By Adrian Keller Feld
On Thursday, September 28, students and other members of the community gathered together in Eliot Chapel for the first installment of this year’s Visiting Writers Series, hosted by the English Department. The writer of the night was K-Ming Chang, author of Bestiary, Bone House, and very recently Gods of Want, as well as being a Kundiman fellow, a Lambda Literary Award winner, a National Book Foundation 5 Under 35 honoree, and an O. Henry Prize Winner. Chang was introduced by Creative Writing Professor Sara Jaffe, who thanked the many departments responsible for the event: “the bookstore, catering, Office of Events Planning, AV, custodial staff, and English Department administrative coordinator Adam Aristo.”
When Chang took the podium, she began by reading four pieces of flash fiction, explaining a bit about each before their respective readings. Her first story was horror in genre, which she said she chose because, “it’s almost October, though for me it’s October year round.” The story, entitled “Finger,” was inspired by the myth of someone finding a finger in their chili at Wendy’s, and followed a group of girls attempting to replicate the misfortune for monetary gain – however there was much more to the story than just what was on the surface. Throughout her work, Chang’s use of language is incredibly striking, with metaphors turned literal and a plethora of visceral images, all told through a diverse range of sounds and words, including a wealth of short alliterative moments.
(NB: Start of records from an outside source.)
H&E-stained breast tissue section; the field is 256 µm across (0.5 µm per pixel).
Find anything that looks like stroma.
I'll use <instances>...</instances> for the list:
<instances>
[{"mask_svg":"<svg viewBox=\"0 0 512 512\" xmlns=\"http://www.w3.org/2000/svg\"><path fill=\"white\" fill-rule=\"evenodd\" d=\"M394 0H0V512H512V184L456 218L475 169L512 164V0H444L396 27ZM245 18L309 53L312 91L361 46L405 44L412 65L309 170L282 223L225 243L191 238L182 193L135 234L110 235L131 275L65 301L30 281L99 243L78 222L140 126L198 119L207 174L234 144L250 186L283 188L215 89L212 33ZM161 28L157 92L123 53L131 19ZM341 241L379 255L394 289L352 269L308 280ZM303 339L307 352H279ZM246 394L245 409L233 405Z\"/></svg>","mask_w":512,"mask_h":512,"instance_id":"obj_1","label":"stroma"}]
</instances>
One particularly striking image from “Finger” was when a character described themselves by saying that, “every part of me is gilded.” From her second piece, “Gloria,” another great line was, “she was pristine as an apple, and we all wanted to skin her.”
Chang’s next story was entitled “Life Cycles,” and was born from a mis-reading of a laundromat sign that inspired her to think about the concept of reincarnation in connection to a laundromat, saying that it was already a location of interest to her because one can, “do a lot of people watching in a laundromat.” The final story was especially short and again came from a mis-reading, this time of a news headline, proving that inspiration really can strike at any time. “All Whales Exhibiting Signs of Lesbianism,” read the non-existent headline, inspiring the story “Extinction,” which is an interesting rumination on whales, how they might think or feel, and what they might do. This personification embodies a lot of what Chang discussed, how she takes ordinary things or metaphors and turns them into something larger, incorporating a heavy element of folklore as well. For Chang, “everything is folklore,” and she is interested not only in the stories folklore encompasses but also the ways in which people interact with them, saying, “inseparable from myth and folklore is how you learned it.”
After the reading, Chang spent time answering questions from the audience, which dealt a lot with her technical approach as a writer. She highlighted the importance of language in her process, and how it is a starting point and focus for her, especially as she started writing as a poet. She referred to her writing as “maximalist,” and for her the writing process consists of: “when I sit down, I’ve usually accumulated some amount of language, and I kind of treat it almost like a word bank, like in a pop quiz, where I have all of these gathered detritus bits of language that have been floating around in my mind or in my dreams.” She continued that, “I like to hoard the language, and then kind of pull from it, and think of it almost like a thread unraveling, where oh, this phrase, ‘stray dogs’ is at the top of the page, what happens if I kind of tug on that and see what springs forth from exploring that?’ Just allowing the language to guide me first.”
K-Ming Chang’s discussion was an insightful glance into the work and mind of an up-and-coming author who will be releasing two more books in the coming years — Organ Meats in 2023 and Cecilia in 2024. More information about Chang, as well as a selection of her poetry and prose, including some of the stories she read for this event, can be found at her website, kmingchang.com. This event was the first in the series of Visiting Writer talks this school year, with the next one scheduled to take place on November 9 with writer Lehua M. Taitano.